Peter Drury is a tiresomely pretentious, bombastic blabbermouth who flaps his gums during televised games on ITV.

While the old guard of commentators simply deliver a summary of events on the pitch, Drury takes a very different approach to the job.

Due to an inflated idea of his own importance, Drury feels it is his duty to use his role as a stage to perform his brand of rhetorical prose.

He has an obsession with using alliteration and will always give lists of three characteristics, even where one or more don’t really apply (E.g – Jermain Defoe, the perfect pint-sized package of pace, poise and panache).

As his position at ITV has strengthened, Drury’s commentary has made increasingly infrequent reference to events on the pitch.

During Liverpool’s Group D win over Marseille in the 2004-05 Champions League, Drury took the controversial step of reading Samuel Taylor Coleridge’s Romantic epic ‘The Rime of the Ancient Mariner’ instead of commentating on the game.

While ITV received nearly 600,000 complaints, the channel stuck by the increasingly flight wordsmith, issuing the statement: “you could see what was happening from the pictures, besides it was always going to be 2-1.”

These days Drury usually recites his own haiku poems or sonnets during games and is set to release a philosophical treatise entitled “The things I think during football matches.”

Drury also loves to use contrived lines of prepared commentary and will often refer to a tournament as a ‘party’ in the opening minutes.

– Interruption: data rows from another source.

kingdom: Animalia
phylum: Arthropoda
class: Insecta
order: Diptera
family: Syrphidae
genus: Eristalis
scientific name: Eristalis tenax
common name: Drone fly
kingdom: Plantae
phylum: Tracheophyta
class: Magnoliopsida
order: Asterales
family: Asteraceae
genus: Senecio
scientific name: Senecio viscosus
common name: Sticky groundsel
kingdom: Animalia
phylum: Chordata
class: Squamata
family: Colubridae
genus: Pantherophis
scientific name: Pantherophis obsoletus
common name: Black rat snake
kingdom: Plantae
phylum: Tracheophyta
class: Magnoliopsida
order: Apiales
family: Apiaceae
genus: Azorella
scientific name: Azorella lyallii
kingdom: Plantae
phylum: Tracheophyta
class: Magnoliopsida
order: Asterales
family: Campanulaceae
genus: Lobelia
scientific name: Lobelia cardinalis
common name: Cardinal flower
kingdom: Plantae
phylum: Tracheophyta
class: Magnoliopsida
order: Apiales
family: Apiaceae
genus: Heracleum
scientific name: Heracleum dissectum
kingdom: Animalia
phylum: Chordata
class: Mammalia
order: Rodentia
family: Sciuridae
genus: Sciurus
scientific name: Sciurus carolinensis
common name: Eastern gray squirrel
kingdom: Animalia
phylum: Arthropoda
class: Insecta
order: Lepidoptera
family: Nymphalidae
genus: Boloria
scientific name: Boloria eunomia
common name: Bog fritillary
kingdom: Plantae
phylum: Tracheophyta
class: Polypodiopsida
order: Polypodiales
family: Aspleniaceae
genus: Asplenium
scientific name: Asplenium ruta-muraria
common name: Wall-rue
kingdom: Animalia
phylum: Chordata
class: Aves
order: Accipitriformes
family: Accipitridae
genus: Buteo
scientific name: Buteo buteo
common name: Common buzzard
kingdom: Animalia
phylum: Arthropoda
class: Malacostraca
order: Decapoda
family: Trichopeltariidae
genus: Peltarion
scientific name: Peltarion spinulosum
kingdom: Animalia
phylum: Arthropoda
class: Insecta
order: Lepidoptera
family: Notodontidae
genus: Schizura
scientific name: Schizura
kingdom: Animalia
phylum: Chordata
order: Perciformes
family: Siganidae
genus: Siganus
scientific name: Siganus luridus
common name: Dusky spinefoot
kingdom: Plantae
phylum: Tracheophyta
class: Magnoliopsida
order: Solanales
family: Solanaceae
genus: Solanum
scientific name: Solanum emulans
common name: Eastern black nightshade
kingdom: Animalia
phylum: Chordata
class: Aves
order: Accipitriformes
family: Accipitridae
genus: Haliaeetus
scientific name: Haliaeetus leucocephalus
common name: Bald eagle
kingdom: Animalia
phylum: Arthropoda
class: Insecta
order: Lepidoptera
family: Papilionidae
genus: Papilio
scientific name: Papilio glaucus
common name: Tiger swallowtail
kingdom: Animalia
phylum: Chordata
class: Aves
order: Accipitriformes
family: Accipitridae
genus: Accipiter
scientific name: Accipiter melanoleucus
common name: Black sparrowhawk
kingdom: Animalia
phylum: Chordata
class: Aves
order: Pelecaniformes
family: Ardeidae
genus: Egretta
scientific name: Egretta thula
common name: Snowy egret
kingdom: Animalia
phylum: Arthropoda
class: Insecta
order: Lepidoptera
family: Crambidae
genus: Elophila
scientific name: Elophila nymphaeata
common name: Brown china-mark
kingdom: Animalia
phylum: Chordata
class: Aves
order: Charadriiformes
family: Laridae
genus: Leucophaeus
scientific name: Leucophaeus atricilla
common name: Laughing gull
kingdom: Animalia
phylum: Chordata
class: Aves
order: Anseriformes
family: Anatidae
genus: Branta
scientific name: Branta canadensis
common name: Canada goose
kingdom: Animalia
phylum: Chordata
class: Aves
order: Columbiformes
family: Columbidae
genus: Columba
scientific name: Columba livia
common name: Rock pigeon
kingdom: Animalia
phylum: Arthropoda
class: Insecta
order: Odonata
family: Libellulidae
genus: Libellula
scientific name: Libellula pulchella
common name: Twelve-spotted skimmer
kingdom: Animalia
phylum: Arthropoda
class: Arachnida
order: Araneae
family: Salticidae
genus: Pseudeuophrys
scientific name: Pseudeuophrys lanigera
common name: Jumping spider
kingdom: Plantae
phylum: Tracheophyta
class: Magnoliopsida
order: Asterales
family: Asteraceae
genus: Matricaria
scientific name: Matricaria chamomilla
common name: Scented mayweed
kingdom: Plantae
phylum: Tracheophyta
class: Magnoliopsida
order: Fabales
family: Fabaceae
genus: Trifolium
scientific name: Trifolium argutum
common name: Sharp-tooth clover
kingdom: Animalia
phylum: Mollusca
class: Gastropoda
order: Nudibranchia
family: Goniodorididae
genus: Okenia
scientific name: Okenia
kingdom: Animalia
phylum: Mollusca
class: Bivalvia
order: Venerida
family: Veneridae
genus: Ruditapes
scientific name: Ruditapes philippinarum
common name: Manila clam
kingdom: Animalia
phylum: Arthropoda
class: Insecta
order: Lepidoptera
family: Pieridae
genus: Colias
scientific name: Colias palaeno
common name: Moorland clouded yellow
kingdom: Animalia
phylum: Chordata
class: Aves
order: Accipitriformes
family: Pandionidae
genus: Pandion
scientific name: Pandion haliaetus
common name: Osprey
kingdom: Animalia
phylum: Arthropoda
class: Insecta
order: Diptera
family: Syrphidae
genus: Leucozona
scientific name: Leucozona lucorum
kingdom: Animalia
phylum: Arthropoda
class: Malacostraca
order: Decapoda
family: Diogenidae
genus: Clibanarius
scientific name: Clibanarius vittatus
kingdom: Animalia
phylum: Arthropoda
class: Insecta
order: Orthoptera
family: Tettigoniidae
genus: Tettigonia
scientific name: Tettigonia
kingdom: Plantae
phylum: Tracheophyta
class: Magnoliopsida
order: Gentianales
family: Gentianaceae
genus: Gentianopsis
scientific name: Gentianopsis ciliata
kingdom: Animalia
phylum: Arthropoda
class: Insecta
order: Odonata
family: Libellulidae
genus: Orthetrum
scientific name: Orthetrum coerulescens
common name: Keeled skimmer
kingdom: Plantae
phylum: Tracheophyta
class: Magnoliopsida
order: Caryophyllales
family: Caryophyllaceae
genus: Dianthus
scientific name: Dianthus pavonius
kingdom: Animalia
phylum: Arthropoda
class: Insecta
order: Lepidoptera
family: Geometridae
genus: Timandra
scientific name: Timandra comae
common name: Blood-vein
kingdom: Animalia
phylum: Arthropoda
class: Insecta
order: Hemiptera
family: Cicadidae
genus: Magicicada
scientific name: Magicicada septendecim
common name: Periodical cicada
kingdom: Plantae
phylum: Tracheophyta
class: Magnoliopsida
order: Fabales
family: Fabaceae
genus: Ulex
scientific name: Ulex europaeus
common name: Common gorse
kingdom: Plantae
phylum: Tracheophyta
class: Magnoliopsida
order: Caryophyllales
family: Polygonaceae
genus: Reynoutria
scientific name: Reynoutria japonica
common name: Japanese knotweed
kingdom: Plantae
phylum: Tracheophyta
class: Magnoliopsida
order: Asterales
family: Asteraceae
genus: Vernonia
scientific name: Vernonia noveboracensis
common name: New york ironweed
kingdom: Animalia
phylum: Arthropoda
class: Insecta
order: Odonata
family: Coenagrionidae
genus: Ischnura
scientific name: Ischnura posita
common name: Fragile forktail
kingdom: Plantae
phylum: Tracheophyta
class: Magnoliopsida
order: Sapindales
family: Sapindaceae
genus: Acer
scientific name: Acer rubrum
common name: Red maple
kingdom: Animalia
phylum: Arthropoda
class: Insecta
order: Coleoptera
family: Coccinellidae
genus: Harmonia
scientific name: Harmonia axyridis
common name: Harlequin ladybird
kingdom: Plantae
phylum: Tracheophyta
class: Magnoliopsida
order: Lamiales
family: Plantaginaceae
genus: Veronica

When Southend took an early lead against Chelsea in an FA Cup third round replay on Wednesday January 14, 2008, Drury hit a new low. Although there were still 65 minutes to play, Drury had clearly prepared his commentary in the event of a shock and was determined to use it.

Drury: Well I'm not sure if you remember Procol Harum but they were from Southend and some of the Chelsea players look a whiter shade of pale...

Jim Beglin (under his breath): You dreadful twat.

Obviously, Chelsea went on to win the game 4-1.